Methods: Primary cardiac fibroblasts were isolated from neonatal rats via trypsin digestion and subsequent preplating. Cells were exposed to different preconditioning stimuli like isoflurane (1.5 vol%, 4h) or hypoxia (< 1% O₂, 1h) and supernatants were collected after 16h. Exosomes were isolated via differential centrifugation and further purified by ultracentrifugation on a 30% sucrose/D₂O cushion. Isolated exosomes were quantified and characterized via different methods: 1) protein quantification using micro BCA assay, 2) western blot analysis with detection of the exosomal marker proteins CD63 and HSP/HSC70, 3) exosome ELISA which quantifies CD63-positive vesicles and 4) dynamic light scattering (DLS).

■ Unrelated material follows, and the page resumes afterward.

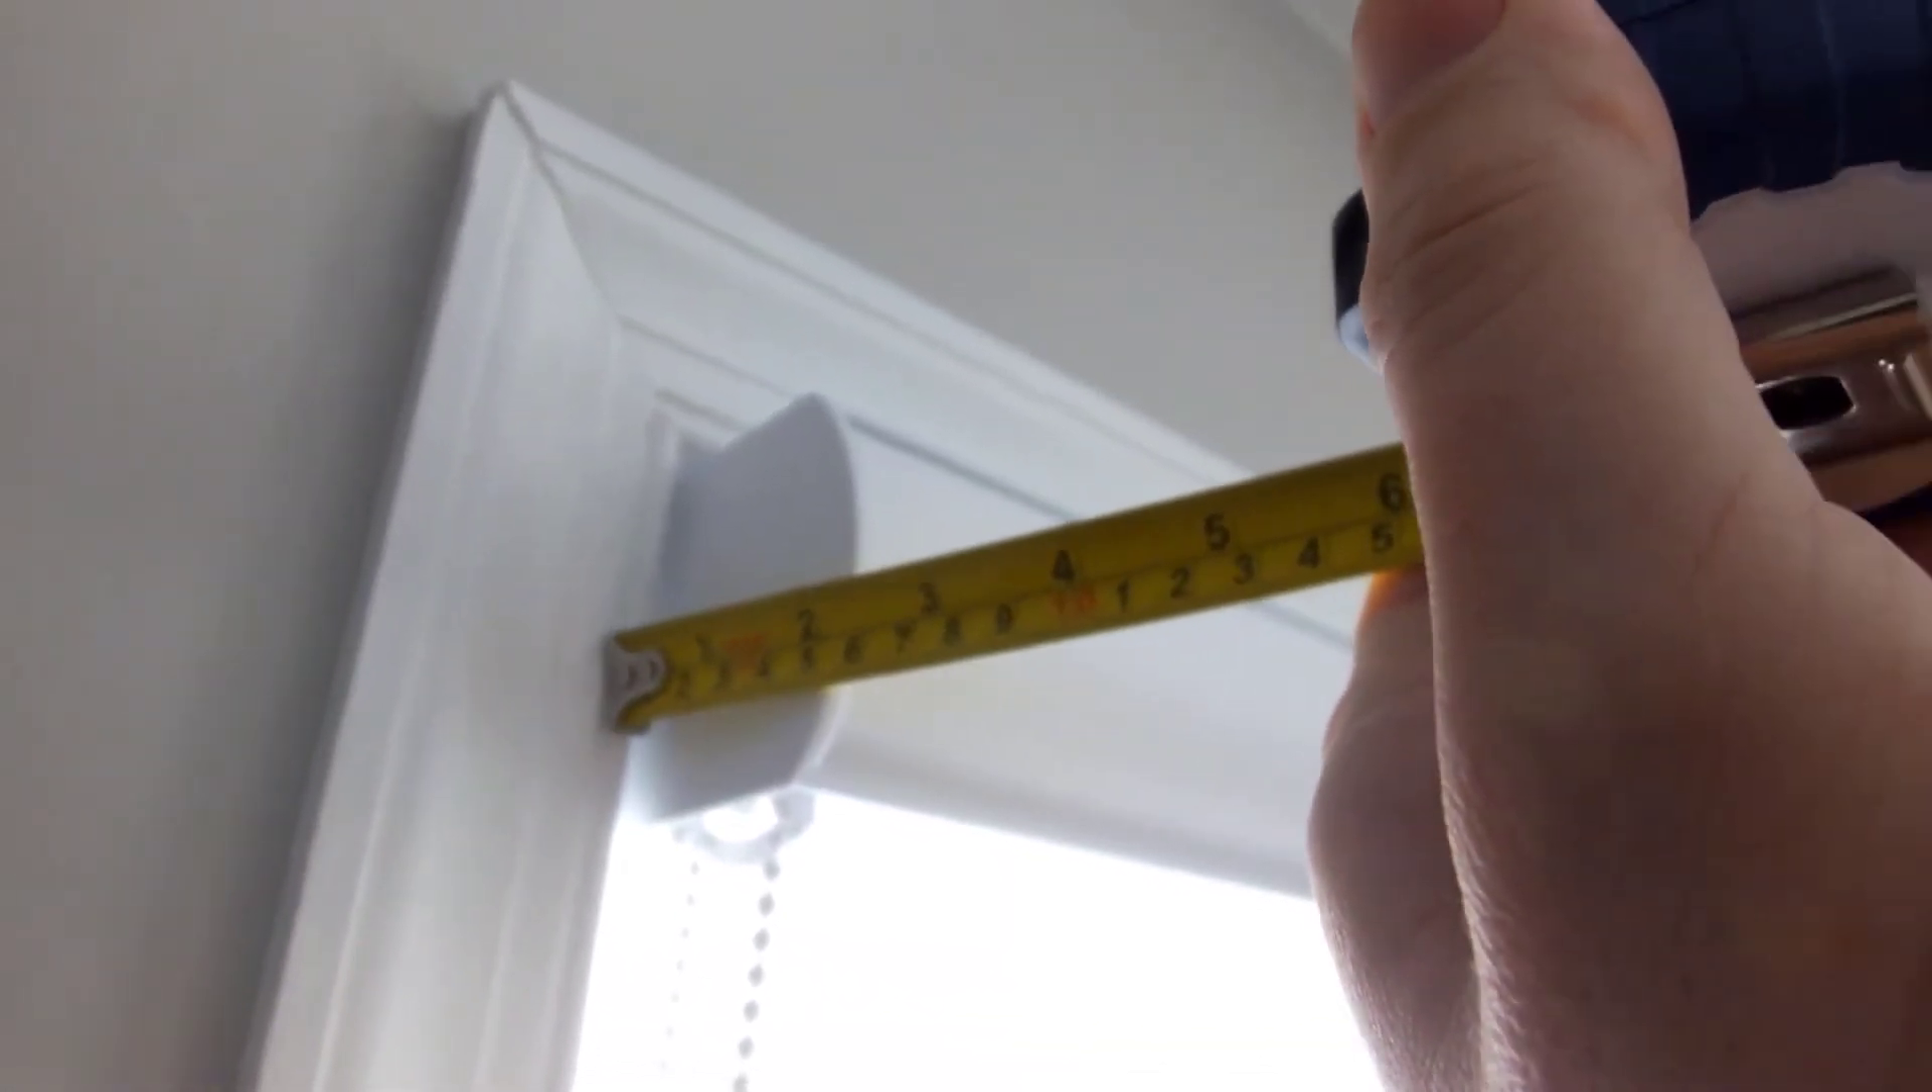You can see how the blind cassette protrudes somewhat from the window frame.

Results: Exosomes were successfully isolated from supernatants of preconditioned fibroblasts by sequential centrifugation. Even without stimulus, fibroblasts constantly secrete low amounts of exosomes, but preconditioning results in a 3–5 fold increased release of vesicles. Preconditioning with isoflurane and hypoxia triggered the specific release of CD63+ vesicles. Interestingly, HSP/HSC70 was only present in vesicles after isoflurane treatment, which implies that different preconditioning stimuli indeed trigger the release of vesicles with varying protein compositions.

Conclusion: We were able to show, that primary cardiac fibroblasts actively secrete exosomes after a preconditioning stimulus. The protein composition of theses vesicles differs, depending on the stimulus used and might indicate differential roles during preconditioning.